About
Known before birth. Uninterrupted. Not attained.
This teaching is not based on books, borrowed authority, or a tradition that was studied and then repeated. It arises from direct recognition of the Self — known before birth, uninterrupted, and not attained through practice.
The eternal Self is never absent. There is no final distance to cross, because what is being searched for is already the ground of the one who searches. Practice, satsang, devotion, stillness, sound, movement, and inquiry can all help the recognition become clear, but they do not create the Self.
Some traditions call this condition a Nitya Siddha: one whose true nature was never fundamentally forgotten, and for whom liberation is not an event that happened one day in time. In this sense, the traditions did not produce the recognition. They confirmed, named, and mapped what was already known directly.
The same ground is pointed to by Advaita Vedanta, Kashmir Shaivism, Zen, the Sant tradition, Sufi mysticism, Christian mysticism, Taoism, and many other currents. Each gives a different doorway. Each carries part of the map. None of them owns the territory.
The teaching here therefore does not ask you to believe in a tradition, a philosophy, or a person. It asks you to look at what is already present before belief: the still ground of awareness, and the living energy through which the world appears.
The purpose is simple: to help the Self recognize itself more directly in those who are ready to look.
What is being pointed to is what you truly are.
The curriculum includes satsang, meditation, sound and kirtan, movement and martial arts, direct investigation of consciousness, open-senses practice in nature, sexuality and stillness as a path to recognition, and the training of teachers. Each is a different door into the same ground.
Nitya has known the Self as his own nature from before birth — uninterrupted, not as something achieved but as what simply is. When this is spoken from direct recognition, something in the listener may recognize it too. Not because something is given from the outside, but because the same truth was already present. The teaching does not require belief. It requires genuine readiness to look.
The recognition described here was not received from any teacher. It was present before birth and has never been otherwise. What was received from certain teachers and traditions was something different: the energetic transmission of their specific lineages — not as a student seeking realization, but as someone already established in the ground who could receive and carry what each tradition expressed.

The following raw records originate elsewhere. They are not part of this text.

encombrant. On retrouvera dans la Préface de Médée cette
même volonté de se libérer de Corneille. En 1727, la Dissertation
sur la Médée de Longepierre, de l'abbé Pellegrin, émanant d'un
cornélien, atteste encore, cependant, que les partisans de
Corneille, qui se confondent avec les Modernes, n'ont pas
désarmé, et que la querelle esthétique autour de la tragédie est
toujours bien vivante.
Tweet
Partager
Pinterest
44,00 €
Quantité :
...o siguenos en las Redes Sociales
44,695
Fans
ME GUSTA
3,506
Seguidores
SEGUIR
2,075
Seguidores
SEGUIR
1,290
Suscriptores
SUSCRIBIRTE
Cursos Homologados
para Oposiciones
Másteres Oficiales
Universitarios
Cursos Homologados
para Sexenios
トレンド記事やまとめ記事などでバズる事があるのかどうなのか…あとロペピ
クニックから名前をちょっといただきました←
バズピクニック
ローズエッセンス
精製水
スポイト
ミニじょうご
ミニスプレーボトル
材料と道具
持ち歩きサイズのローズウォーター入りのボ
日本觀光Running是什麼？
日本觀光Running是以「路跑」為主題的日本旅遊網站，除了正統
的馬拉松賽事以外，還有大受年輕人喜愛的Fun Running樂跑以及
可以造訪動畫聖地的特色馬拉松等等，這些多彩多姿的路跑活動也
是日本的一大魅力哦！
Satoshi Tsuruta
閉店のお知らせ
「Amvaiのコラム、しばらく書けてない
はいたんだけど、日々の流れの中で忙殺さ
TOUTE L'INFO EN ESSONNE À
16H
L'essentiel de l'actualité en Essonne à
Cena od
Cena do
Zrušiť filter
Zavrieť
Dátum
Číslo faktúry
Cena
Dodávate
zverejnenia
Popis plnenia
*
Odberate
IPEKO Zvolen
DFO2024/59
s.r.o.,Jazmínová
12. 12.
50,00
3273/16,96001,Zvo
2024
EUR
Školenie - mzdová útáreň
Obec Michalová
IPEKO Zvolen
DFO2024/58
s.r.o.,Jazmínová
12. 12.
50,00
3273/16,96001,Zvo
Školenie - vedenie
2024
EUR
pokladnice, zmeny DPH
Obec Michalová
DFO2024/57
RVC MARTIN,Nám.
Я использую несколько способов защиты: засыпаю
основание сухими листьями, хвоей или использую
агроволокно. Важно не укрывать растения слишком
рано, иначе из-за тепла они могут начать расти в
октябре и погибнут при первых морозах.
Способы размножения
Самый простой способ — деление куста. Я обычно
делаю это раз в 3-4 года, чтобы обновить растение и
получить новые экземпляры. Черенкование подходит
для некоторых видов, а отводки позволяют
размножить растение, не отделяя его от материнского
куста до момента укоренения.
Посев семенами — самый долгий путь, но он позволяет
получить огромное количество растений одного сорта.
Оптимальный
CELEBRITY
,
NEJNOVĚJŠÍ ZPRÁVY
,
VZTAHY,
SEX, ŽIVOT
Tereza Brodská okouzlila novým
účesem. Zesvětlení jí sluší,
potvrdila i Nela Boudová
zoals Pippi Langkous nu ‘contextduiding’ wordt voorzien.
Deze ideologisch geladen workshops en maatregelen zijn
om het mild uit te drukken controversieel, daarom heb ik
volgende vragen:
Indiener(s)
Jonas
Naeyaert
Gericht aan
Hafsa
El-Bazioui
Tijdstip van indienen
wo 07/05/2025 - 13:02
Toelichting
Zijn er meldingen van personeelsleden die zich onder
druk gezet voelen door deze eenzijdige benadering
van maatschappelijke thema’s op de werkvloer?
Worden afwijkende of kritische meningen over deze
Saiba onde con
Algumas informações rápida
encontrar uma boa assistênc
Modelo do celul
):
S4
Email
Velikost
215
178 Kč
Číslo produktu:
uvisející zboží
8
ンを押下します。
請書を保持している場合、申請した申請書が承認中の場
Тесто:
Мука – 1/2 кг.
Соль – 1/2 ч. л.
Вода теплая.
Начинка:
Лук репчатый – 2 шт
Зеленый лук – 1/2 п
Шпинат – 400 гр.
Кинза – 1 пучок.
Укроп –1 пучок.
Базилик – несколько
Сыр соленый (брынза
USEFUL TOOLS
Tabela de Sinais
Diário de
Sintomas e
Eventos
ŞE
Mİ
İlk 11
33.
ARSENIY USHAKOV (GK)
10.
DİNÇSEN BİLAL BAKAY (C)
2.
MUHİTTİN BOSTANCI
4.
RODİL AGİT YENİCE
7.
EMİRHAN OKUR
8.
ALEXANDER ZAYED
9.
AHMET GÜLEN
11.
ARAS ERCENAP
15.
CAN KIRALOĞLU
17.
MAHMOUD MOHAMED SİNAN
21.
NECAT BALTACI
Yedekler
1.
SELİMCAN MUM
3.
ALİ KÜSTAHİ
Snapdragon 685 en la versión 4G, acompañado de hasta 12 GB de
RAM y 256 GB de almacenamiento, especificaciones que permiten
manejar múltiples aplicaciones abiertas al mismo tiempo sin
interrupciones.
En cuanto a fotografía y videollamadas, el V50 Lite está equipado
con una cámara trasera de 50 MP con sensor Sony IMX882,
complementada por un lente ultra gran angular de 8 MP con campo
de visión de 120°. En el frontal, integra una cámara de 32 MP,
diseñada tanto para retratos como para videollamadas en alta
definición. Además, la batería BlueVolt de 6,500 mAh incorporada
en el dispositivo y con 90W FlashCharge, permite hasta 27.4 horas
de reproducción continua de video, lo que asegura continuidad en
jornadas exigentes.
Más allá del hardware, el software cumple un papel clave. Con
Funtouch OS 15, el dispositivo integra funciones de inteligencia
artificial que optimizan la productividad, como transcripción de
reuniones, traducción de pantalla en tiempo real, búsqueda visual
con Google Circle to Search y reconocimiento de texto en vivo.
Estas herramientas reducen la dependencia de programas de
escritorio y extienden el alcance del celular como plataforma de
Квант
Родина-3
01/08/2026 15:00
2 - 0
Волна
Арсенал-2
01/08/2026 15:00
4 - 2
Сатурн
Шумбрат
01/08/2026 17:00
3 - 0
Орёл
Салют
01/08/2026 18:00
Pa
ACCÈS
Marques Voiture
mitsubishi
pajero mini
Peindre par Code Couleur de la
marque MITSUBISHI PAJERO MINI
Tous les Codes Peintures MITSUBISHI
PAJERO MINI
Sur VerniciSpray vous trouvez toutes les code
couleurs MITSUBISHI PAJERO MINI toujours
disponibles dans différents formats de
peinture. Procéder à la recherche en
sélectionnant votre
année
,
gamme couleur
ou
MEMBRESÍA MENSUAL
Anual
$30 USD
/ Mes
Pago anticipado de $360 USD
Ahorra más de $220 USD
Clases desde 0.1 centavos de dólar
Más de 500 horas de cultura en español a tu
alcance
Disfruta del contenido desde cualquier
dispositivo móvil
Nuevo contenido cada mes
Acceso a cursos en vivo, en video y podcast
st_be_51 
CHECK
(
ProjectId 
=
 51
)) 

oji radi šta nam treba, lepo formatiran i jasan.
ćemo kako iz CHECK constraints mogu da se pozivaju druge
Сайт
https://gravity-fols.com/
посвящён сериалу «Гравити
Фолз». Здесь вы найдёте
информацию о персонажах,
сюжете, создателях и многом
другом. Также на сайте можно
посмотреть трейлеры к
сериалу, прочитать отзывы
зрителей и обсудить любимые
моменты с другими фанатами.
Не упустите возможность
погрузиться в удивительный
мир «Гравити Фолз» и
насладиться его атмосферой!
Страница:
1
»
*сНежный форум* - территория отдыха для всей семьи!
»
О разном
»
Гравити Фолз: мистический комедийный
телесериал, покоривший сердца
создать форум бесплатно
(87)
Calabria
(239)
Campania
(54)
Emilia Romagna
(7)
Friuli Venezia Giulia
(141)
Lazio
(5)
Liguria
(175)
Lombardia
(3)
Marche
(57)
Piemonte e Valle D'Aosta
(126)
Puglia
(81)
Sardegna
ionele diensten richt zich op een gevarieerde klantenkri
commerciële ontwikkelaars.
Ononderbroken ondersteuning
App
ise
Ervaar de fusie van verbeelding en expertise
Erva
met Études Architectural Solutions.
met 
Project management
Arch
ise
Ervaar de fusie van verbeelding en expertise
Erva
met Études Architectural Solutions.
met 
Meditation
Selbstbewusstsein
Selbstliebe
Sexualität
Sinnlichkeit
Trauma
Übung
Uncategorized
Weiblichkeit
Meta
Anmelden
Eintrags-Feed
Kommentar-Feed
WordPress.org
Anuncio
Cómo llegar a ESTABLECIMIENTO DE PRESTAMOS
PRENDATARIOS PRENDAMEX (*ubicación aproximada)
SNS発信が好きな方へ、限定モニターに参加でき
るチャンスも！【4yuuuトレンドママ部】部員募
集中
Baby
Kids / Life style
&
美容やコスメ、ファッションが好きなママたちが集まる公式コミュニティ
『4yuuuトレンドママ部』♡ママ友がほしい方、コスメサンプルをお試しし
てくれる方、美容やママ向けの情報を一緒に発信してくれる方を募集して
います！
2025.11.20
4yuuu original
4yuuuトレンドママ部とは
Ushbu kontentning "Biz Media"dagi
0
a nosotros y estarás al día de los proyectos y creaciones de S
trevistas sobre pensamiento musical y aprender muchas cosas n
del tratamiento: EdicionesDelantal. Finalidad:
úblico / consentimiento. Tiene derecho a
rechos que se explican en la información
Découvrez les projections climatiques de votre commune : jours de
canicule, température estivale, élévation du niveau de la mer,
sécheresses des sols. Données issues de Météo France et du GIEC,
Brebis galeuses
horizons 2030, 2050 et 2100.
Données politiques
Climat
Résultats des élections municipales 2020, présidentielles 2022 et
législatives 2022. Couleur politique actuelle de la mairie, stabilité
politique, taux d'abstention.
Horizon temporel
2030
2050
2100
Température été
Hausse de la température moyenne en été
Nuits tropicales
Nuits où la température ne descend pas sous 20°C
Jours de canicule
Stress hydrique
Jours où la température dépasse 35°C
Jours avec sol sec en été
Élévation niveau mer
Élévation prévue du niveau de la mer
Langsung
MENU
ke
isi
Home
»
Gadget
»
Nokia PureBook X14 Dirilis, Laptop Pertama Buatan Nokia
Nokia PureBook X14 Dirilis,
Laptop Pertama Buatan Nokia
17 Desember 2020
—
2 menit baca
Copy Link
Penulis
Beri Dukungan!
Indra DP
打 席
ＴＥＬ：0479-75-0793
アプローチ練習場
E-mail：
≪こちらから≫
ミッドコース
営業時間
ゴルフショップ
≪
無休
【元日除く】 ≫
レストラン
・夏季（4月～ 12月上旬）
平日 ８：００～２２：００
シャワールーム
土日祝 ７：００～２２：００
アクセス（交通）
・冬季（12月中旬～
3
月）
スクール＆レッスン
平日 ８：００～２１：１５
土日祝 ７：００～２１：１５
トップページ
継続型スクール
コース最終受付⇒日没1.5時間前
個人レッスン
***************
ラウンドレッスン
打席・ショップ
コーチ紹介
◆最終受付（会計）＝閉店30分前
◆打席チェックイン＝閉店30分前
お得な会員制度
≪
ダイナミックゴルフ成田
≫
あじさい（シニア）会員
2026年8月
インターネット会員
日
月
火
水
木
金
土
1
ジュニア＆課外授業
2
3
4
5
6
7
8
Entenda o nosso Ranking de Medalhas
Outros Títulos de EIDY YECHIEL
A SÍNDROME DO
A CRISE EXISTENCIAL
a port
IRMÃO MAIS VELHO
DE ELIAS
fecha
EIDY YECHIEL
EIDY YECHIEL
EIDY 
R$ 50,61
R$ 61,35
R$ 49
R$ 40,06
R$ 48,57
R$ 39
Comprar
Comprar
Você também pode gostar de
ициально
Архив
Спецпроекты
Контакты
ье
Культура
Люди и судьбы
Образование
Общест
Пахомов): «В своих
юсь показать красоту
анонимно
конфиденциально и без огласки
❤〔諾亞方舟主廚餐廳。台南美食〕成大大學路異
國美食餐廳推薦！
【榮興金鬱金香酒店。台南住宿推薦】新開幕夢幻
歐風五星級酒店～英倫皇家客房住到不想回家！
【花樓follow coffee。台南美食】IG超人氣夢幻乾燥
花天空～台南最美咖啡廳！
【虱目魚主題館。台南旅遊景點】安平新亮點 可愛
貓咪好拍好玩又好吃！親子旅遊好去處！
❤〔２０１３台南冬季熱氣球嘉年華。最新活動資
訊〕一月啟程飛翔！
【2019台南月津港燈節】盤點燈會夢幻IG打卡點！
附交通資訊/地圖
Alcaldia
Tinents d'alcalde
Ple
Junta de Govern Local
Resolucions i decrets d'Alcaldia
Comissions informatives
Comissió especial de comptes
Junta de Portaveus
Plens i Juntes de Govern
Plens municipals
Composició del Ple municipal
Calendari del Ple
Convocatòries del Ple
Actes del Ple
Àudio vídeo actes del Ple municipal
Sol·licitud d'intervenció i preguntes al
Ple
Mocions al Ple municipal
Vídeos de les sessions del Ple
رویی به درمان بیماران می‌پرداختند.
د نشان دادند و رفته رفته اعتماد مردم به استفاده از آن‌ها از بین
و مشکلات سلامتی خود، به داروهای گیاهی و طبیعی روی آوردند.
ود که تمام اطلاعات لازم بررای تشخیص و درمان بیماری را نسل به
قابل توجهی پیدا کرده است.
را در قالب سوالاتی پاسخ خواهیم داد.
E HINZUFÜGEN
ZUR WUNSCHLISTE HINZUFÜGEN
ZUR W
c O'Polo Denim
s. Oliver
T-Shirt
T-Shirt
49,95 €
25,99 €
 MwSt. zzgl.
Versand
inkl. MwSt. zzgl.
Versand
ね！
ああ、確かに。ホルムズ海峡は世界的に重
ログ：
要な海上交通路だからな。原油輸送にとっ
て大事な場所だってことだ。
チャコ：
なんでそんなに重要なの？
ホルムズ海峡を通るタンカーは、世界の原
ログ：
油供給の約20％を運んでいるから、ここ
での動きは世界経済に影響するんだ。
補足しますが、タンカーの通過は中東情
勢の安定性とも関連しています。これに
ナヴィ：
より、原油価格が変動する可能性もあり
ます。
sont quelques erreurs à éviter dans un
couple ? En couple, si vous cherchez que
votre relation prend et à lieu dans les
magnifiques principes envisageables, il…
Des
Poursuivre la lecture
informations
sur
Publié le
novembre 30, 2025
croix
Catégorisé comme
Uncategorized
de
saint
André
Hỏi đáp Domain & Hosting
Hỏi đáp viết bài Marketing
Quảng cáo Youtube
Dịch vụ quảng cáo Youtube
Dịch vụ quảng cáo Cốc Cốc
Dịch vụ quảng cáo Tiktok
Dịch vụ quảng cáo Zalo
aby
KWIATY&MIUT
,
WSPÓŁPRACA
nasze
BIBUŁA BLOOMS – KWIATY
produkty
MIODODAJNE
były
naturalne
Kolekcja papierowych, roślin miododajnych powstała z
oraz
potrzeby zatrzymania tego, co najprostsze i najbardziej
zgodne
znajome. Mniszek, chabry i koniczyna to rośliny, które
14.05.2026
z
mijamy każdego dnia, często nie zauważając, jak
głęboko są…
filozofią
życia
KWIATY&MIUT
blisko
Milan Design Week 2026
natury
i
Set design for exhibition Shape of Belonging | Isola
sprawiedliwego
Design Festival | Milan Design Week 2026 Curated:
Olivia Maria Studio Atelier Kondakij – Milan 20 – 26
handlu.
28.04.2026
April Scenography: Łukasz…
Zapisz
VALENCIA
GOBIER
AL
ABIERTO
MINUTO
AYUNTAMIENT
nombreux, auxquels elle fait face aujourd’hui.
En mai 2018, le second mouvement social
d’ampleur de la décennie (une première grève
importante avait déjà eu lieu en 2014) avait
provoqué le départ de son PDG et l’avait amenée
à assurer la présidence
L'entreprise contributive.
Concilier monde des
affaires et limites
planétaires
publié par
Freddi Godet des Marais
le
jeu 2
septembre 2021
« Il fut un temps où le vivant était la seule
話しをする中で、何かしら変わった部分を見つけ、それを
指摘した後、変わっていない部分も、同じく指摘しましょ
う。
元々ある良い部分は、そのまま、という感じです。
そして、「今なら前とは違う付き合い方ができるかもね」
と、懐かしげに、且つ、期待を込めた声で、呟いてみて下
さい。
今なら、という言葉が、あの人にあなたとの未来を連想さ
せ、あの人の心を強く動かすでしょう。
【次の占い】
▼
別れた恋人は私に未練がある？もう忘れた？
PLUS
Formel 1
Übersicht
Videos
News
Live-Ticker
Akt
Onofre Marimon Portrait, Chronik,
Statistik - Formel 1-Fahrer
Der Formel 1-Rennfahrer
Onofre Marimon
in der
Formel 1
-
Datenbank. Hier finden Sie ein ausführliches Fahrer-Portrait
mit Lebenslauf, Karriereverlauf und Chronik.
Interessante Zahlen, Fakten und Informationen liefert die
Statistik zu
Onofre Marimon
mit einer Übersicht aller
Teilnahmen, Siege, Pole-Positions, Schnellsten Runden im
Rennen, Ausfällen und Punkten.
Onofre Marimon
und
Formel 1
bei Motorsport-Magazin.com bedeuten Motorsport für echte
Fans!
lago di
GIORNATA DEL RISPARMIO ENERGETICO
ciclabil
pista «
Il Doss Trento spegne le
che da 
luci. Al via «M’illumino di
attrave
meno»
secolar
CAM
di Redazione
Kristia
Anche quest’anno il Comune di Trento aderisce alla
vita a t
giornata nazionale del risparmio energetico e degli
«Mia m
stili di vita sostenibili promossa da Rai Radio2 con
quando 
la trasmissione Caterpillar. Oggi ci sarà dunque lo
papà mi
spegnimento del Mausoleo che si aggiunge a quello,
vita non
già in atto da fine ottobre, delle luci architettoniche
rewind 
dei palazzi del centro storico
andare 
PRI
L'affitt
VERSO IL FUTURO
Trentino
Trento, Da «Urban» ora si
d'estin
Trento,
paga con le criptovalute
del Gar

Among the teachers encountered directly over many years: H.W.L. Poonja (Papaji), in whose company Nitya spent years in Lucknow until his death. Lilian Silburn — scholar and practitioner of Kashmir Shaivism, who taught exclusively through shaktipat, and who invited Nitya to live with her after meeting for only one minute. Ranjit Maharaj, direct disciple of Siddharameshwar Maharaj and lineage-brother of Nisargadatta Maharaj — for whom Nitya served as translator. Brother David Steindl-Rast, whose presence carried what many familiar with genuine transmission would recognize immediately. And others.
None of these encounters produced realization. The realization was already there. What they contributed was the energetic imprint of their traditions — carried now as part of the range and depth of what this teaching can meet and transmit.
Nitya is also a certified yoga, meditation, and pranayama teacher in the Sivananda tradition, and holds a black belt in Judo.